Avant l'assurance maladie, le Dr Jérome Marty, président du syndicat Union française pour une médecine libre (UFML-S) avait lui aussi décrié cette initiative sur les réseaux sociaux : « #arretmaladie.fr ce site est une escroquerie n’ayons pas peur des mots. Ajoutons que la proximité avec un site commercial : « docteur secu » dont le nom induit lui-même une confusion pour le patient est générateur de double tromperie. Nous dénonçons cela et appelons à fermeture. »

14 euros l’arrêt maladie Outre-Rhin

Cette initiative qui défraie la chronique nous vient d’Allemagne. A l’origine, c'est un avocat, Can Ansay, qui a lancé outre-Rhin, en 2018, une même version du site arretmaladie.fr. Chez nos voisins, le site, qui propose des arrêts maladie compris entre 9 et 14 euros, avait défrayé la chronique au moment de sa mise en ligne. Comme en France, le site allemand s'est spécialisé dans les arrêts de courte durée, pour des rhumes notamment. Mais chez nos voisins, les utilisateurs du site se voient attribuer automatiquement un arrêt maladie, sans même une téléconsultation. Pour éviter les abus, le site allemand limite à deux le nombre d’arrêts par personne et par an. Il s'appuie sur un assouplissement de la législation allemande, qui permet, et ce afin de désengorger les cabinets de médecins, de réaliser des prescriptions pour des rhumes sans examen médical, à distance. Comme en France, les associations médicales sont sceptiques sur cette nouvelle application, notamment la Schleswig-Holstein Medical Association. Mais aucun procès n'a entaché la légitimité du service de Can Ansay outre-rhin, contrairement à l'accueil de son site en France...

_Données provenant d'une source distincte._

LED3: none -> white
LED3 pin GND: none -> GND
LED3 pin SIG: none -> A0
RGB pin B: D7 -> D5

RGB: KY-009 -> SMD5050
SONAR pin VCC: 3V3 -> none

Peut-on exporter le modèle allemand en France ?

Pour justifier ce nouveau service, DocteurSecu multiplie les arguments jouant sur plusieurs tableaux : la pénurie médicale français, en affirmant « l’arrêt de travail de courte durée (de 1 à 3 jours) quand il est nécessaire, ne peut plus être prescrit par le manque de médecins dans beaucoup de régions en France » et les avantages de la  télémédecine pour y pallier « le déploiement de la télémédecine en France permet dans bien des cas de juguler la désertification médicale et de désengorger les urgences sur des pathologies de premiers recours »: Le communiqué signale, par ailleurs, que « dans la pratique les praticiens qui font de la télémédecine délivrent déjà des arrêts de travail à distance dès lors que l’état de santé du patient le nécessite ». L’expérience allemande est aussi mise en avant avec des arguments d’ordre économique, le site « permet aux entreprises de mieux s’organiser en cas d’absence d’un salarié pour des raisons de santé. L’arrêt de travail est reçu rapidement par l’employeur qui dispose ainsi de plus de temps pour réorganiser ses équipes » expose-t-il. Quant au risque de certificats de complaisance, avancé par certains, il est précisé que concernant « la fraude aux arrêts maladie courts » en Allemagne, les études montrent que celle-ci n’est pas plus importante en télémédecine qu’en présence physique puisque l’anamnèse des symptômes reste les mêmes et qu’on parle de maladies aiguës ». Pas sûr que ces arguments avancés arrivent à convaincre de ce côté-ci du Rhin.